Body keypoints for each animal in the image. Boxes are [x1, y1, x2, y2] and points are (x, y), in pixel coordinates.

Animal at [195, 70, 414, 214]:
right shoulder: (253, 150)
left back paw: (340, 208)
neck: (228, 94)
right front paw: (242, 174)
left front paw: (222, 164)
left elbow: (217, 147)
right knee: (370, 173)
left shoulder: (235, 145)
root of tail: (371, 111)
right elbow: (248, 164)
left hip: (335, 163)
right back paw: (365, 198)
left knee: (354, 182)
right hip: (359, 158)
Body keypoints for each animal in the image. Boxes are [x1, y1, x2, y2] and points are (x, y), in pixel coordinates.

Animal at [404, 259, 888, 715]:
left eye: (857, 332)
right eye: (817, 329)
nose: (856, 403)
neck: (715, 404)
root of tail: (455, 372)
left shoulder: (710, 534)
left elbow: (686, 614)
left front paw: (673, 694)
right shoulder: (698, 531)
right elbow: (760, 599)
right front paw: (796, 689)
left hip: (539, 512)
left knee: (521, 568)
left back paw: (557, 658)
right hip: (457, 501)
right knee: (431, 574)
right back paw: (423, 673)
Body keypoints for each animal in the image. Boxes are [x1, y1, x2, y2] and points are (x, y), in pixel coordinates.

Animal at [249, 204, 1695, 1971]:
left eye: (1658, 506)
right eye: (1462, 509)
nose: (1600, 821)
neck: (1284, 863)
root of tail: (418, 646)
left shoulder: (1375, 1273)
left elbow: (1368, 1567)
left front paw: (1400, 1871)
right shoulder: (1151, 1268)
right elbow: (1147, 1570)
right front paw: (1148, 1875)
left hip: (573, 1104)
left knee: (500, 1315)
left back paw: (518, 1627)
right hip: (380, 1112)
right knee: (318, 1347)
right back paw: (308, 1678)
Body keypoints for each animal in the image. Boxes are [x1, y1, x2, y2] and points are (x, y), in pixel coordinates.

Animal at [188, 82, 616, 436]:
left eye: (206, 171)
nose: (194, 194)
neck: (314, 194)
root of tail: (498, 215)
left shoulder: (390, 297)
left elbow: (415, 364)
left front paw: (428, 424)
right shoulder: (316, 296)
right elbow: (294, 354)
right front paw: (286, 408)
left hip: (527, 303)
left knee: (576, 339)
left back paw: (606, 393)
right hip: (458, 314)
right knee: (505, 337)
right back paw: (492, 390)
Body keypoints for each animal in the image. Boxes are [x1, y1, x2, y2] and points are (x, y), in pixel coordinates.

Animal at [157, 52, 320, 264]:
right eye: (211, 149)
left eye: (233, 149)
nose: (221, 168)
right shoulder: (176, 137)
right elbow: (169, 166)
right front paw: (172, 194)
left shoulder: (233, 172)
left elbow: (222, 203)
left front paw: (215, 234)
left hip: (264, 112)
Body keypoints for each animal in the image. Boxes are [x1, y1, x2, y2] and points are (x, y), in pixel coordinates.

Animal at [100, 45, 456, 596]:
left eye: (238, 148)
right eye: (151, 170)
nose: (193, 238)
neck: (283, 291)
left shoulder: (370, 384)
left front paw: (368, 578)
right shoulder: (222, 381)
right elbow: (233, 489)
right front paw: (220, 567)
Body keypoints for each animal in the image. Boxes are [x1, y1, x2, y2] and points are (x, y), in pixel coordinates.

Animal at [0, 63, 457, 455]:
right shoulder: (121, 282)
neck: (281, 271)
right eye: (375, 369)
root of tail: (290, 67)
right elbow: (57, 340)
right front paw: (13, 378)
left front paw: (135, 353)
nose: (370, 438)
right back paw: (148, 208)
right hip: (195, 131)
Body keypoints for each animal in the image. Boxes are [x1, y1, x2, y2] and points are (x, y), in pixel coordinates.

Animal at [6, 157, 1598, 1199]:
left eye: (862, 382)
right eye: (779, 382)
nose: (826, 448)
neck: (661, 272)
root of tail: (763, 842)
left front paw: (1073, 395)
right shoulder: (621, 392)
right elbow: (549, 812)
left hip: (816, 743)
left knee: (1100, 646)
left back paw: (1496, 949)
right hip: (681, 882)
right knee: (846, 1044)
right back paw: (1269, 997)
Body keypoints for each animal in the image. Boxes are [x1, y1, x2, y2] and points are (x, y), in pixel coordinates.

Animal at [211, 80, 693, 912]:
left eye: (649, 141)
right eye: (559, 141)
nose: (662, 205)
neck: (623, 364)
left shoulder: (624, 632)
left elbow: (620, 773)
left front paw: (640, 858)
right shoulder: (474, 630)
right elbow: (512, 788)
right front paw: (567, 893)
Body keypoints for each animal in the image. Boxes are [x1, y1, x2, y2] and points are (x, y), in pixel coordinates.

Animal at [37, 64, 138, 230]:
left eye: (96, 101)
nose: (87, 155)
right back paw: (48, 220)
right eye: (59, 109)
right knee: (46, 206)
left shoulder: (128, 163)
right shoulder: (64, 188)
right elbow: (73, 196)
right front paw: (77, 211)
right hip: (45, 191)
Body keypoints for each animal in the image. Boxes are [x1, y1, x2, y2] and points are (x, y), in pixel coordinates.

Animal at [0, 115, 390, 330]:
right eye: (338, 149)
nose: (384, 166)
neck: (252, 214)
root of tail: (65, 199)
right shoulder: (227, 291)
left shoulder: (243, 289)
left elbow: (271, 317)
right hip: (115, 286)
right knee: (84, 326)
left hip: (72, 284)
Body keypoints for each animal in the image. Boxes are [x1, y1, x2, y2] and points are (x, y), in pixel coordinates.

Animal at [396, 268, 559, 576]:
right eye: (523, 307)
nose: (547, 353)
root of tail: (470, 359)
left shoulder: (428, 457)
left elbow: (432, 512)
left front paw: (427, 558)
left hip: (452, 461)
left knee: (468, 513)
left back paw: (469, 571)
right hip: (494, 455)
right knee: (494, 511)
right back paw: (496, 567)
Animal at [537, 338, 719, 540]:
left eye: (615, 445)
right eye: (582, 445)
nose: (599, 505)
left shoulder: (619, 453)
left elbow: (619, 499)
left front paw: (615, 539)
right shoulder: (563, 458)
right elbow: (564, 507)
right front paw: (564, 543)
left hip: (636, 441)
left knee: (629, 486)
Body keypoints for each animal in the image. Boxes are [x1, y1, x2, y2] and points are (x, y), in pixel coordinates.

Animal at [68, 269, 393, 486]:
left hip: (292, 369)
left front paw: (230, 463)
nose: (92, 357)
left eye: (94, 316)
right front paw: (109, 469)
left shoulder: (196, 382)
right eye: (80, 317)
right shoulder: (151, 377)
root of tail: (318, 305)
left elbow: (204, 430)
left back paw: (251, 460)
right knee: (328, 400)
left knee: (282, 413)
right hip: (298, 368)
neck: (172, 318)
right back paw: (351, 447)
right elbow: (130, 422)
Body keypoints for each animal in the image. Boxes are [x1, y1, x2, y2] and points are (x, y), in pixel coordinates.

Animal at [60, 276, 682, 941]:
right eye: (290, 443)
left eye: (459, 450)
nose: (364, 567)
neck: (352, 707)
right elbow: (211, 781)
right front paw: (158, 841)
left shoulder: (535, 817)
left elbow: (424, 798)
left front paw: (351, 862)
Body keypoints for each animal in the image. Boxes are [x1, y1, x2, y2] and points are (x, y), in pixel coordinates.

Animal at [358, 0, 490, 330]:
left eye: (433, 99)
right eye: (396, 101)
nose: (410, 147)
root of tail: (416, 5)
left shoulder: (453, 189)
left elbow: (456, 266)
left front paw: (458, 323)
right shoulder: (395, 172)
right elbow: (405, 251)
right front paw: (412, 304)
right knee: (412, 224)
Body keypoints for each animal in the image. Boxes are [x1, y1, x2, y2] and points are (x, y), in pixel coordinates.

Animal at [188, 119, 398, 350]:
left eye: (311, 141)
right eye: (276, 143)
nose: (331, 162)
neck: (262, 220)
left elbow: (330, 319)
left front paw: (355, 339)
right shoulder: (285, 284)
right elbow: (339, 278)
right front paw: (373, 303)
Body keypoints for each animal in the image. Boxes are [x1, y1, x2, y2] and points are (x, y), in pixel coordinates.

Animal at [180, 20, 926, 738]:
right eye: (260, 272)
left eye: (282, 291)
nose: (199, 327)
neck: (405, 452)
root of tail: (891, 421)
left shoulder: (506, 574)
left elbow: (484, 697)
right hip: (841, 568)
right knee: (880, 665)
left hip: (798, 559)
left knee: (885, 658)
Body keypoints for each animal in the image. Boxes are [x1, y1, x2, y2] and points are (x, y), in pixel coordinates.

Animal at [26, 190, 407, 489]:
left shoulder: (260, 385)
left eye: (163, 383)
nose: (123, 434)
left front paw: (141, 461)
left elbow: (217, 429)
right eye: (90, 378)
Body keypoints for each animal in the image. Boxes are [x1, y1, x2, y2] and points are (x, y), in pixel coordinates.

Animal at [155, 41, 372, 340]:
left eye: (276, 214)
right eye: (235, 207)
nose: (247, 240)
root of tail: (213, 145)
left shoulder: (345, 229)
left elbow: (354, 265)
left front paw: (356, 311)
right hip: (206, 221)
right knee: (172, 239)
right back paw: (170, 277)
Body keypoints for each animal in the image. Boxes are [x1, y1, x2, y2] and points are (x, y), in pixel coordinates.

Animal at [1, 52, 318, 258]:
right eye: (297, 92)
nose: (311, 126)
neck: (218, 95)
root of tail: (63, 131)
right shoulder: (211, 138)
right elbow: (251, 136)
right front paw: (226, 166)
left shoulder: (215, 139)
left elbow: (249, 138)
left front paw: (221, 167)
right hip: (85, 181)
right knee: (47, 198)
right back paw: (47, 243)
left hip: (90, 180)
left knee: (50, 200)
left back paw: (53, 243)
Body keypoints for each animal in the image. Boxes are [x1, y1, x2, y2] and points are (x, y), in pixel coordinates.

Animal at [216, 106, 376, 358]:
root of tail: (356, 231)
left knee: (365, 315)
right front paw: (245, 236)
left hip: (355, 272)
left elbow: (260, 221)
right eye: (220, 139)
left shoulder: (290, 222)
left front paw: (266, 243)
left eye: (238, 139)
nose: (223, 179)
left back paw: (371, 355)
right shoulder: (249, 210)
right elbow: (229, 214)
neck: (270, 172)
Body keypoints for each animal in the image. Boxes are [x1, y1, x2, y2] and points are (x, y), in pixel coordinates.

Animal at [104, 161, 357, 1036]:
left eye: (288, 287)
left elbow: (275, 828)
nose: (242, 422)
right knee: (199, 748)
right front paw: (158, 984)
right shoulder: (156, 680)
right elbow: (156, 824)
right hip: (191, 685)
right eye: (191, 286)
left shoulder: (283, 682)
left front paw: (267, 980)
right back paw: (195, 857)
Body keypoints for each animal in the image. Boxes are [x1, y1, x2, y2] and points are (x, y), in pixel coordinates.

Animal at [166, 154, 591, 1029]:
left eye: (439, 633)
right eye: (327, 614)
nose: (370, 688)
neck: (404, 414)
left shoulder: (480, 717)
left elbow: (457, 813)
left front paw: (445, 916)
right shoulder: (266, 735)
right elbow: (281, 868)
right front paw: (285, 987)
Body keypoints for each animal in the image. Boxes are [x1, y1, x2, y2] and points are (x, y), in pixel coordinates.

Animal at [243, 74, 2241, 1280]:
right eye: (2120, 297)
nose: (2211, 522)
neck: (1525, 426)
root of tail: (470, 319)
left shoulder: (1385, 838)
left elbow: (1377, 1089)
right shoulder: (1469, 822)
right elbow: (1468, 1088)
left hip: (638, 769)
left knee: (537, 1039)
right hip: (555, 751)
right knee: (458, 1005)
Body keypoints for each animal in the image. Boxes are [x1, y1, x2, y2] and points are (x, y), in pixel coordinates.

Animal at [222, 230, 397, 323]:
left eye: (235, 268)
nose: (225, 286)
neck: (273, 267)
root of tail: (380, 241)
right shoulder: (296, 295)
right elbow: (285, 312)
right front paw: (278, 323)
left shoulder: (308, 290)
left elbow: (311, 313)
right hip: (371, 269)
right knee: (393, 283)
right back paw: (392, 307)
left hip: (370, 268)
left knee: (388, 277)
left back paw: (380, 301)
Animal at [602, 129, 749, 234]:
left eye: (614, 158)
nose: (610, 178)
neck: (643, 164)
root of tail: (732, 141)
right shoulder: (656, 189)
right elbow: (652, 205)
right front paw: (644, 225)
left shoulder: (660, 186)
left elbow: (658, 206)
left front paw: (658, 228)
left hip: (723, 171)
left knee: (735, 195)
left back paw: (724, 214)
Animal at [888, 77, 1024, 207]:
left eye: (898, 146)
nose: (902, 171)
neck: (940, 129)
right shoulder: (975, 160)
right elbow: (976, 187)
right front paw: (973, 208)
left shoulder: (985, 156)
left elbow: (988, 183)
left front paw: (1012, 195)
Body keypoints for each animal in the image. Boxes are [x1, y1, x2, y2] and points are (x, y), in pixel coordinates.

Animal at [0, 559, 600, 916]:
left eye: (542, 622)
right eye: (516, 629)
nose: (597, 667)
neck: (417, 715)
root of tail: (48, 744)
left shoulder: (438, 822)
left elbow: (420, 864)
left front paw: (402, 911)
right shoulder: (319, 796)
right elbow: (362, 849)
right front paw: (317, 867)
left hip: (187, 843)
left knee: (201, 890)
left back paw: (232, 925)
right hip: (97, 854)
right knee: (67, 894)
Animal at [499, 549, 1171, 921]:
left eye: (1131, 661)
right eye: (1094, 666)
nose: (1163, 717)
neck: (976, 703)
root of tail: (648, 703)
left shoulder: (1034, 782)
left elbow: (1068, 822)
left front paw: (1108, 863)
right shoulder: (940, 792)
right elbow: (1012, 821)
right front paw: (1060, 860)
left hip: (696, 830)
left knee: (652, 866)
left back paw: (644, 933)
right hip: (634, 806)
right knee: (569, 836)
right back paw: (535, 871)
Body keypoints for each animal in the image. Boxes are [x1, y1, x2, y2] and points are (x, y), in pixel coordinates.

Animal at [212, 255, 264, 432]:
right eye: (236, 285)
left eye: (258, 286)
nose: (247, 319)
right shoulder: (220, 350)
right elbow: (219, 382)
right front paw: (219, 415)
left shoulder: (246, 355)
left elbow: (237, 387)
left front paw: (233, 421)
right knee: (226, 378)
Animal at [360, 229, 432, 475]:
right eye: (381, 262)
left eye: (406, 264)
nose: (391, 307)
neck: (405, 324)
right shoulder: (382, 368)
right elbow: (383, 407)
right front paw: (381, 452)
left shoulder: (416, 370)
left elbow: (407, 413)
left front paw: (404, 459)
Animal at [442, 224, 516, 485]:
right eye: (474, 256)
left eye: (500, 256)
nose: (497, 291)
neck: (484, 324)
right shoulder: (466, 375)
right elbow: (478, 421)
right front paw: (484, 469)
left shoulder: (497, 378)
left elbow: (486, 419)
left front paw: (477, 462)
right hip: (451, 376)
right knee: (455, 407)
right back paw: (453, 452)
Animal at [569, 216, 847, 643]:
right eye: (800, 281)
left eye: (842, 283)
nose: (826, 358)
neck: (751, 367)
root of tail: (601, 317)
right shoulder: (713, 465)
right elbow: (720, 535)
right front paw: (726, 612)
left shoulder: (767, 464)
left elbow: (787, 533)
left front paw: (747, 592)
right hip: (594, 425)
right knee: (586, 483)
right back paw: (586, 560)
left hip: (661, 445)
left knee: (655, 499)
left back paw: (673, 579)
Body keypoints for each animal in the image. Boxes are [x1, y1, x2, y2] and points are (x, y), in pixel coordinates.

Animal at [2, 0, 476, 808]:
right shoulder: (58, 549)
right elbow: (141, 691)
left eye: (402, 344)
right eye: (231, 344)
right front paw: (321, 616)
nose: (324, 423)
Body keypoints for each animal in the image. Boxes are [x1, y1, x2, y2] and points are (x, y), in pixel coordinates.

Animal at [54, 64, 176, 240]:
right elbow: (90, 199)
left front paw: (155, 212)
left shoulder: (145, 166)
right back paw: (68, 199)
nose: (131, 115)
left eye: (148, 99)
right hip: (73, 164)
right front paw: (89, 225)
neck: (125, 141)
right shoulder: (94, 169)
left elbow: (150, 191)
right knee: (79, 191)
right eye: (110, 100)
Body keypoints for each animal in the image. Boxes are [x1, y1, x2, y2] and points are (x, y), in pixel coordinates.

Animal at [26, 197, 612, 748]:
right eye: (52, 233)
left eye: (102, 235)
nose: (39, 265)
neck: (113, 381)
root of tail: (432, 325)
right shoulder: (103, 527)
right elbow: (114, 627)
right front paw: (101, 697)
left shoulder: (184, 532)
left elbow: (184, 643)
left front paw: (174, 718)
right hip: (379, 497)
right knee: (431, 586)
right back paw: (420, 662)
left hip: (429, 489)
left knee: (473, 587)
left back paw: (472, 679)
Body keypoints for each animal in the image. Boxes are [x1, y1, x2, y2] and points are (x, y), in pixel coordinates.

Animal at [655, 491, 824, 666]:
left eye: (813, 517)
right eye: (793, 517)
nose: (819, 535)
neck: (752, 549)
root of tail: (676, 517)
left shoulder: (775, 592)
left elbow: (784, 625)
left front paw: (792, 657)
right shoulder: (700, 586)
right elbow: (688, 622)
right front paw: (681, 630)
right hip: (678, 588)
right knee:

+-------+

**Exercise requirements:** Repeat, word for word, the lines above between the line holding "right shoulder: (713, 465)" and the line holding "left knee: (473, 587)", inclusive; omit everything else.

**Answer to this problem:**
right shoulder: (713, 465)
right elbow: (720, 535)
right front paw: (726, 612)
left shoulder: (767, 464)
left elbow: (787, 533)
left front paw: (747, 592)
right hip: (594, 425)
right knee: (586, 483)
right back paw: (586, 560)
left hip: (661, 445)
left knee: (655, 499)
left back paw: (673, 579)
Body keypoints for each animal in the image. Boxes are [x1, y1, x2, y2] and points are (x, y), in pixel coordinates.

Animal at [2, 0, 476, 808]:
right shoulder: (58, 549)
right elbow: (141, 691)
left eye: (402, 344)
right eye: (231, 344)
right front paw: (321, 616)
nose: (324, 423)
Body keypoints for each animal in the image. Boxes are [x1, y1, x2, y2] and points are (x, y), in pixel coordinates.

Animal at [54, 64, 176, 240]:
right elbow: (90, 199)
left front paw: (155, 212)
left shoulder: (145, 166)
right back paw: (68, 199)
nose: (131, 115)
left eye: (148, 99)
right hip: (73, 164)
right front paw: (89, 225)
neck: (125, 141)
right shoulder: (94, 169)
left elbow: (150, 191)
right knee: (79, 191)
right eye: (110, 100)
Body keypoints for each animal in the image. Boxes are [x1, y1, x2, y2] and points are (x, y), in pixel coordinates.

Animal at [26, 197, 612, 748]:
right eye: (52, 233)
left eye: (102, 235)
nose: (39, 265)
neck: (113, 381)
root of tail: (432, 325)
right shoulder: (103, 527)
right elbow: (114, 627)
right front paw: (101, 697)
left shoulder: (184, 532)
left elbow: (184, 643)
left front paw: (174, 718)
right hip: (379, 497)
right knee: (431, 586)
right back paw: (420, 662)
left hip: (429, 489)
left knee: (473, 587)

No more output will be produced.